> [EXERCISE INSTRUCTIONS]:
Answer these questions from the "450 law question" forum thread:
1. According to the gun shop owner, what did the DNR do instead of legalizing straight-walled cartridges?
2. What is the minimum barrel length for all handguns under the quoted Iowa rules?
3. Who must accompany hunters ages 17 through 20 for them to use a handgun?
##### PAGE EXTRACT #####
# 450 law question



## Oger (Aug 28, 2008)

Ok just wanted to through this out there. I thought the dnr legalized the straight walled cartridges along with the whole 450 craze last year. A gun shop owner just told me I was wrong that they legalized it and they just extended the trial period two years because of so many violations in the SLP involving centerfires. So does anyone know the real scoop? Thx


----------



## Luv2hunteup (Mar 22, 2003)

The shop owner is passing along fake news.

https://www.michigan.gov/documents/dnr/WCO_458867_7.pdf


----------



## Oger (Aug 28, 2008)

Thx


----------



## GrizzlyHunter (Jun 17, 2005)

I’ve heard this caliber is also legal for use in Iowa for deer during their gun season. Usually their gun season hunters use muzzle loaders and shotguns.

Can anybody confirm if this caliber/gun is legal to hunt deer with in Iowa please?


----------



## DecoySlayer (Mar 12, 2016)

Yeah, the gun shop told you wrong.


----------



## 22 Chuck (Feb 2, 2006)

No on e knows about Ioway.


----------



## Oger (Aug 28, 2008)

Actually i did read it is legal in iowa


----------



## Petronius (Oct 13, 2010)

GrizzlyHunter said:


> I’ve heard this caliber is also legal for use in Iowa for deer during their gun season. Usually their gun season hunters use muzzle loaders and shotguns.
> 
> Can anybody confirm if this caliber/gun is legal to hunt deer with in Iowa please?


From 2017.

*New law allows approved pistol cartridges for use in rifles to hunt deer*

http://www.iowadnr.gov/About-DNR/DN...tol-cartridges-for-use-in-rifles-to-hunt-deer

Page 31 of the Iowa Hunting and Trapping Regulations.
Iowa Hunting and Trapping Regulations, Full Book

*Handguns/Rifles:* 
Center-fire handguns .357 caliber or larger, and rifles shooting straight wall ammunition with an expanding-type bullet. Minimum barrel length for all handguns is 4 inches. No shoulder stock or long barrel modifications are allowed in late muzzleloader season. 
Hunters age 16 and under may not use any handguns. Hunters ages 17 through 20 must be accompanied by a parent, guardian or spouse who is at least 21 years old to use a handgun. 
The following center-fire cartridges may be used, along with others not identified in this list that meet the straight-walled cartridge criteria in the next section below: .357 Magnum, .357 Maximum, .375 Winchester, .38 Super, .40 S&W, .401 Powermag, 10 mm Auto, .41 Remington Magnum, .41 Action Express, .44 S&W Special, .44 Remington Magnum, .44 Automag, .444 Marlin, .445 Super Mag, .45 ACP, .45 Colt, .45 Super Mag, .45 Winchester Magnum, .45 Silhouette, .450 Bushmaster, .451 Detonics, .454 Casull, .45-70 Govt., .460 Rowland, .460 S&W Mag, .475 Widley Magnum, .475 Linebaugh, .480 Ruger, .50 Action Express, .50 Linebaugh, .50 Beowulf and .500 S&W Mag.
##### RAW DATA #####
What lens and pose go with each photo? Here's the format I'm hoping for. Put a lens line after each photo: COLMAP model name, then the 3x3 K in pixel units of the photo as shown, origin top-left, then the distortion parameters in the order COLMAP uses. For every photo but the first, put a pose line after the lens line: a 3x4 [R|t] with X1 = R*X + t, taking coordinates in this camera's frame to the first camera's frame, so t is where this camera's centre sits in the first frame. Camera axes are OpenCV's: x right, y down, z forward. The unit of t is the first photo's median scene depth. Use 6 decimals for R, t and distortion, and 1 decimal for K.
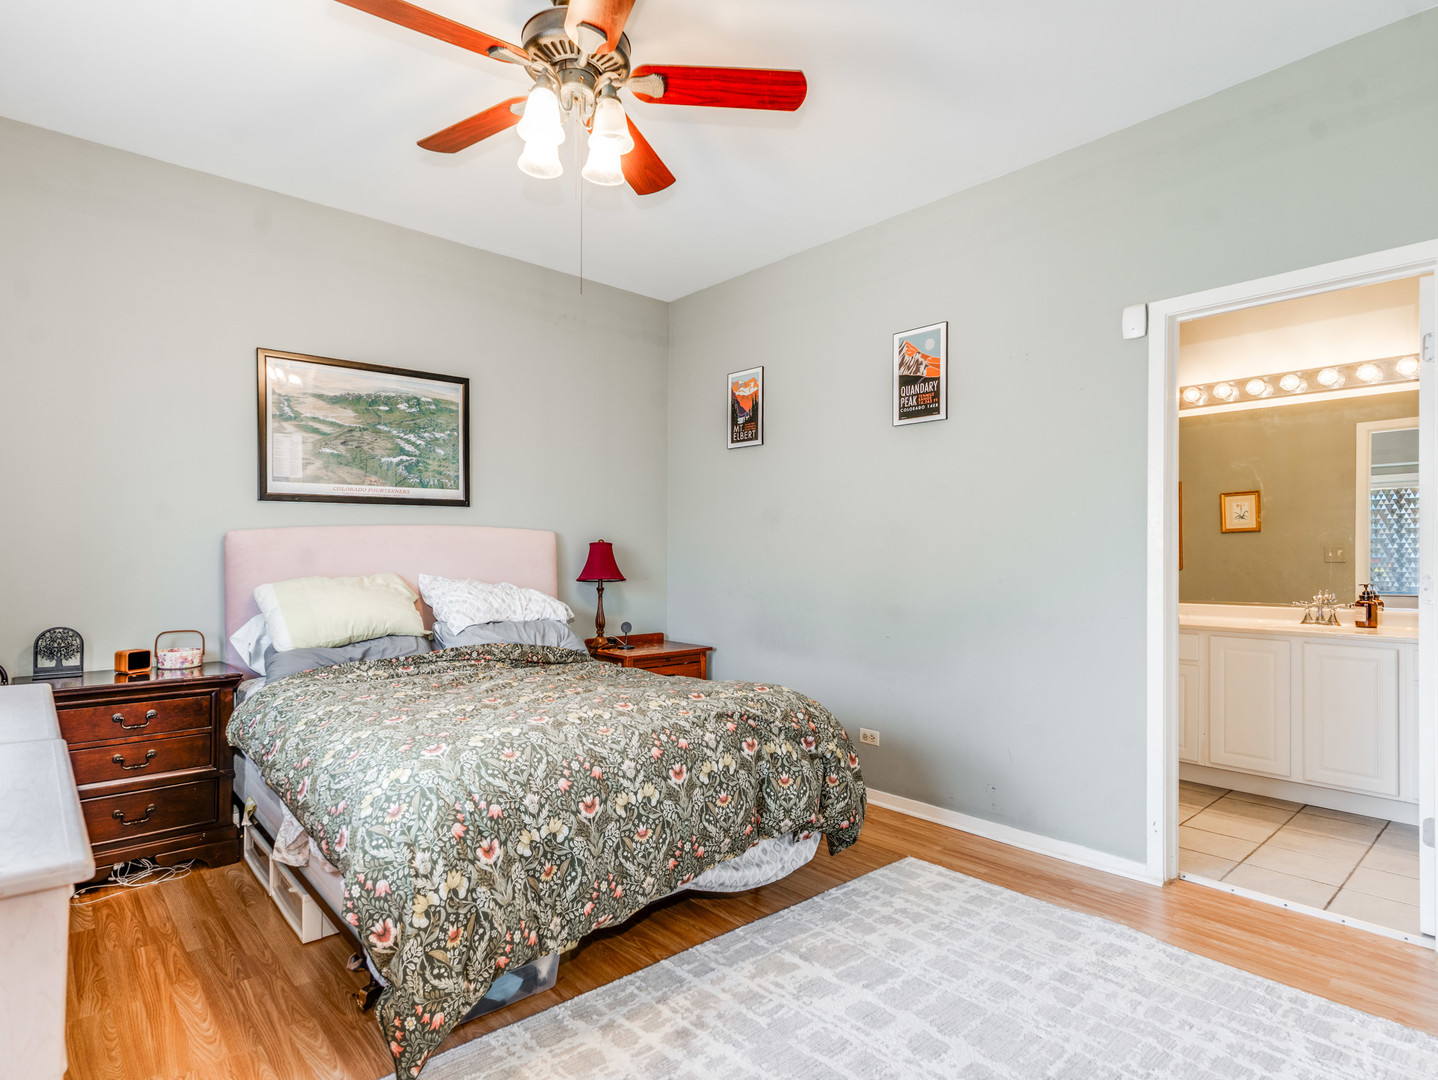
#####
> [ANSWER TO THIS EXERCISE]:
1. It extended the trial period two years because of so many violations in the SLP involving centerfires.
2. 4 inches.
3. A parent, guardian or spouse who is at least 21 years old.